Records for this exercise:
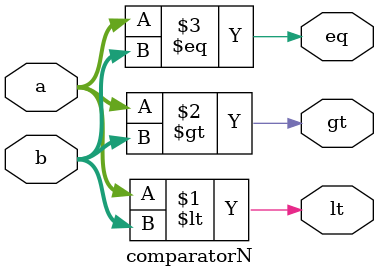
<source format=v>
module	comparatorN(a,	b,	lt,	gt,	eq);
	parameter	N=8;
	input	[N-1:0]	a,	b;
	output	lt,	gt,	eq;
	
	assign lt = a < b;
	assign gt = a > b;
	assign eq = a == b;
endmodule
</source>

What to produce: When you restate the listing, keep every word as it is and drop the pictures.

Task answer:
<source format=v>
module	comparatorN(a,	b,	lt,	gt,	eq);
	parameter	N=8;
	input	[N-1:0]	a,	b;
	output	lt,	gt,	eq;
	
	assign lt = a < b;
	assign gt = a > b;
	assign eq = a == b;
endmodule
</source>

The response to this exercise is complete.